Working trot was not too easy for Hafl in the beginning. We often had problems with this rhythm (resulting from imbalances) and it took years to improve it. Unlike the walk, trot can be “easily” improved and with Hafl’s now pretty regular and steady working trot you can definitely see that advances in canter help the trot tremendously.

The lengthening of the steps for a young horse (especially for those not naturally born with a huge swinging trot) often times end up in a hurried throwing around of legs that may even result in breaking into canter leaving marks close to zero. In the beginning of Hafl’s training, I really thought that it was GIVEN that horses do extended trot under saddle – but with a huge weight that causes major imbalances on an already imbalanced animal I pretty quickly learned that this was not the case. It takes hours and hours of training to ride good lengthenings or even extensions. And with horses like Hafl it might be that the hind is already pretty active but the front – oh my, there was no freedom in his shoulders whatsoever. That is why we introduced the Spanish Walk in order to work on this issue. But also when a horse shows gorgeous lengthenings while running free that is no guarantee for a good trot under saddle whereas horses with average trot steps might be able to outgrow with good training.
Try to lengthen the trot

What I also discovered is that the more crooked the less the chance of a good lengthening. Let’s take Hafl’s left hand. Normally, he tries NOT to step under with his inner hind leg meaning that he will never have the right impulsion to show a good lengthening. So, I need to make sure that I ride a correct shoulderfore and work on the crookedness in general as this is key to having at least a chance to see a lengthening instead of a hurrying.

I do not even talk about medium and extended trot here. Of course, in the tests they already ask for at least medium trot but to be honest, no, we are not there yet. If it was about speed, yes, then we would have a chance but that has nothing to do with medium or extended trot. I hope though that one day we will be able to ride a true extension – he is showing some good movements on the lunge line or when running free but under saddle we are right now only winning speed tests. But that is no surprise to me as I have once read: the amount of extension is directly connected to the ability of collection – so the better you can collect your horse, the better the extensions will be. Again, of course, we try (!) to ride collected trot but we are also not there yet. There might be some steps that fulfill the requirements for a proper collected trot. Oftentimes, people think that collected means slow but this is not the case. A good picture that helps me with the collected trot is “UP” – instead of thinking that the energy flows from back to front it needs to flow upwards. Riding better collected trot is a must for next year’s show season as this is a pre-requisite for lateral movements as well. We will cover lateral movements in another post, but a short note already here: lateral movements in trot are key in dressage training, especially shoulder in can solve tons of riding issues. In tests from third level onwards you find lateral movements in any sort.
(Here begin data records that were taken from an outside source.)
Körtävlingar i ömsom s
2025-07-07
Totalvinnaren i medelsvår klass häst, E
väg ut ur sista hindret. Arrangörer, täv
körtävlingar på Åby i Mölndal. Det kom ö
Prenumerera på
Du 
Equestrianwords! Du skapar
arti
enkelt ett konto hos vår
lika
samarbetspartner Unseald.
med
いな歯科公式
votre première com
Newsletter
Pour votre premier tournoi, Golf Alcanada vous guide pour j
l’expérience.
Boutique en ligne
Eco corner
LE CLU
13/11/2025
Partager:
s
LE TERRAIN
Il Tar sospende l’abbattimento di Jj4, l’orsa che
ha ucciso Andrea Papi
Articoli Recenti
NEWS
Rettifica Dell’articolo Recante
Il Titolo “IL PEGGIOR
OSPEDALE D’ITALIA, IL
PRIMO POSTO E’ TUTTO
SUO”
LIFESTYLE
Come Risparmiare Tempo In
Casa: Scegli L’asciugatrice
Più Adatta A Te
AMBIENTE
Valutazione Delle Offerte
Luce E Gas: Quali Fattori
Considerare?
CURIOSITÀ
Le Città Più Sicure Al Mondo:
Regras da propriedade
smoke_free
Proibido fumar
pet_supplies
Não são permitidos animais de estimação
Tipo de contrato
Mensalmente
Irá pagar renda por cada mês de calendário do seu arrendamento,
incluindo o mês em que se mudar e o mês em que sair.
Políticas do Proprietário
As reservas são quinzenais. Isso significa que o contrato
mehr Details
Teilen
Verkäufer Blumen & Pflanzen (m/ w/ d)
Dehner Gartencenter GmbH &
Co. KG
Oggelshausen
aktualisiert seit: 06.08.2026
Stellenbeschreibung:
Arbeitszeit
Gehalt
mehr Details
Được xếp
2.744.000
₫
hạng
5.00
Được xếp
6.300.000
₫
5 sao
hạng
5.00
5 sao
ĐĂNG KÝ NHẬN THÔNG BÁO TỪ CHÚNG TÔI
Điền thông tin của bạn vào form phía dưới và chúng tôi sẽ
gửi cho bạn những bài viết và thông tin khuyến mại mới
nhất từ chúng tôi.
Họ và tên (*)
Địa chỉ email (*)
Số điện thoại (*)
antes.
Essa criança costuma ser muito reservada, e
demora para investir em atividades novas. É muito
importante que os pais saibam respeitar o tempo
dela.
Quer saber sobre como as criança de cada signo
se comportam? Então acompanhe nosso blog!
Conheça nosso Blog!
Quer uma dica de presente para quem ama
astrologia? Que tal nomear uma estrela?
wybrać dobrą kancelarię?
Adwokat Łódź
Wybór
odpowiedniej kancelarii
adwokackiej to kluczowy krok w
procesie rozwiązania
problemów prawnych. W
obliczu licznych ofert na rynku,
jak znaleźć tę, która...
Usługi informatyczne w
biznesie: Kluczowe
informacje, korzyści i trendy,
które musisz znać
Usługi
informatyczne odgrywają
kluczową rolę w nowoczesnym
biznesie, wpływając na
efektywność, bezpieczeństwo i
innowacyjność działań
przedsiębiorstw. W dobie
One of our first show trot

And there is the last but very tricky way of checking whether a horse is really properly working over his back – the stretching on a long rein. At least I have seen (and ridden) enough examples which were clearly wrong – where the neck was round and the nose BTV, where the steps were hurried, the horse only got faster…so it seems that this is an easy movement where it is not. Takes a lot of training too and should also be used in training between movements to check whether the horse is still supple and relaxed. It gives the horse also the chance to release tension after work on specific movements and acts as reward to possibly already aching muscles.

A final remark on what helps to school the trot as well: transitions, transitions, transitions. Making the horse sit more and push from behind enables not only a proper lengthening but also true collection – think UP, UP, UP!